A driver was fined on the spot in Goondiwindi for attempting to cross the state border from NSW, Mr Golleschewski said.

Meanwhile, Ms Palaszczuk has insisted she is still following the national Covid-19 plan after revealing she might not open state borders once vaccination rates reach 80 percent.

The prime minister said there was an ongoing risk of the Delta entering the state, so it is critical that people continue to get vaccinated.

Queensland registered no new locally acquired Covid cases on Wednesday after 12,829 people turned up for testing.  Pictured: A health worker performs a Covid test in a pop-up clinic in August

Queensland registered no new locally acquired Covid cases on Wednesday after 12,829 people turned up for testing. Pictured: A health worker performs a Covid test in a pop-up clinic in August

She said immunization rates in parts of Brisbane are already above 70 percent, but she is particularly concerned about lagging vaccination rates in Ipswich, Beaudesert, Logan, the Sunshine Coast and central Queensland.

Chief Health Officer Jeannette Young said it won’t be long before the virus makes its way to Queensland.

“We will see the Delta variant come in and can’t be controlled, the only control will be the number of people who are vaccinated,” she said.

Queensland still has one of the lowest vaccination rates in the country and rivals Western Australia to be the last state to achieve 80 percent coverage.

Palaszczuk creates even more uncertainty for people who cannot visit, or are visited by, friends and relatives, Ms Palaszczuk said the borders would not necessarily open when the 80 percent target was reached.

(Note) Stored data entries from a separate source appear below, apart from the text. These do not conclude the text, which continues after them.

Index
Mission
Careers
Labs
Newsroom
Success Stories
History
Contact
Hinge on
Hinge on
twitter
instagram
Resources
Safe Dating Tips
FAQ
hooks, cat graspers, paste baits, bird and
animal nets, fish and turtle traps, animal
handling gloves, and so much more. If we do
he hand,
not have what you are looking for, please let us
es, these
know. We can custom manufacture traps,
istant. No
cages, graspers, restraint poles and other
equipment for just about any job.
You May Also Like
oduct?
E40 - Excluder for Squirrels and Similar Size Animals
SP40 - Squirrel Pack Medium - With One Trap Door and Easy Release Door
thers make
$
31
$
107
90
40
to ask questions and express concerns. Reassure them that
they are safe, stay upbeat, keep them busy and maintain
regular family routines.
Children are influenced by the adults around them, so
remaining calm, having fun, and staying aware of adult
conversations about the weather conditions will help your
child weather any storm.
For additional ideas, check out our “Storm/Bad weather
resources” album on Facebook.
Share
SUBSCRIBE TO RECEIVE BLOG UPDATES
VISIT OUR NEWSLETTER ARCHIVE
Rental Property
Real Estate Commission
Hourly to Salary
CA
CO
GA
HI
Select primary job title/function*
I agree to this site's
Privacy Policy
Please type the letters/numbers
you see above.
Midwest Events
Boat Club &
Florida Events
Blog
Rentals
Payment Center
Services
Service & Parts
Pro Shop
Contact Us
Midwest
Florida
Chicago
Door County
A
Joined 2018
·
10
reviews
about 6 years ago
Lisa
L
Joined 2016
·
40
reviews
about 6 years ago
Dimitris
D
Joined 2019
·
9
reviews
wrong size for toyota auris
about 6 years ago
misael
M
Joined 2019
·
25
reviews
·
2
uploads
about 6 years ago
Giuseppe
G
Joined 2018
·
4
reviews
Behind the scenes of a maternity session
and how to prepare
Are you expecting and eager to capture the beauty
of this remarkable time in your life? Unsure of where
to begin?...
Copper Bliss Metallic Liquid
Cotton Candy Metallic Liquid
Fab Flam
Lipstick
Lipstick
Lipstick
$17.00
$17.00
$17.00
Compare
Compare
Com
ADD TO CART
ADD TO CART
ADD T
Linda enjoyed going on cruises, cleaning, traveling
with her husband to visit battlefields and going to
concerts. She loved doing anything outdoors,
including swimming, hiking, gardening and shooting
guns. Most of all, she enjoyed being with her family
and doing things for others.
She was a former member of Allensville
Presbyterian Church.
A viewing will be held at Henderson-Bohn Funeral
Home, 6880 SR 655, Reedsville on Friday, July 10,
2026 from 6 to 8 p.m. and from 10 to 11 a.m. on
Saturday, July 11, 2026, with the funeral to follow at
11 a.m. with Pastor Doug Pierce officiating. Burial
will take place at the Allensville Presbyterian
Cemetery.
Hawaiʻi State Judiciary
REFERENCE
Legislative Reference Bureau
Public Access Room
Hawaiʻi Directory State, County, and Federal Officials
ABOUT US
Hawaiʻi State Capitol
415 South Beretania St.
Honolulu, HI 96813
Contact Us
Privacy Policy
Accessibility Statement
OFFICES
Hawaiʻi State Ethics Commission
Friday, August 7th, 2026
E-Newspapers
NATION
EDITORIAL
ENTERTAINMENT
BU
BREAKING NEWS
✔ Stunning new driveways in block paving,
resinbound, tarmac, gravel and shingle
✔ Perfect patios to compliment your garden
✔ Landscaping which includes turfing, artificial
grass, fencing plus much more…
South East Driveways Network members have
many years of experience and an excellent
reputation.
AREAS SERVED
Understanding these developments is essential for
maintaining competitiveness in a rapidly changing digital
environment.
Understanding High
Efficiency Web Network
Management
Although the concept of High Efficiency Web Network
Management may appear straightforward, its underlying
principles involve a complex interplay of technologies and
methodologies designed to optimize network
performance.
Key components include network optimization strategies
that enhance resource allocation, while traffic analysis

The prime minister said booster shots, protecting children and dealing with hospital capacity issues were all part of the national reopening plan.

She vehemently denied moving the goalposts or deviating from the national plan.

“That’s not right, no, don’t put words in my mouth, that’s not exactly what I said, although, I said very clearly, we are in phase A of the national plan, we are following that national plan,” the prime minister said. .

‘Part of that national plan is booster shots, so ask the Prime Minister about the plan for the booster shots, because that’s also in the plan.

The latest Delta outbreak in the state started nine days ago after employees of an airline company contracted the virus.  Pictured: Brisbane Airport, which is listed as a Covid exposure site

The latest Delta outbreak in the state started nine days ago after employees of an airline company contracted the virus. Pictured: Brisbane Airport, which is listed as a Covid exposure site

“So, you know, don’t just pick parts of the national plan, if you don’t pick other parts of the national plan.”

She said the national cabinet was still waiting for more research and modeling from the Doherty Institute and would come back in the coming weeks.

The national cabinet, she said, should release all the work it does publicly for the sake of transparency.

“It would be great if that is released publicly so that the public can see it all, as well as the heads of state,” the prime minister said.

Ms Palaszczuk said her first priority was to lift vaccination coverage so that rates were equal in different geographic areas.

She said the target was 80 percent, but the ACT has already reached 93 percent, so 80 percent shouldn’t be the ultimate goal.

“To protect the people of Queensland, I would like to see as many Queensland residents as possible vaccinated, which would reduce our risks if and when we get those outbreaks,” she added.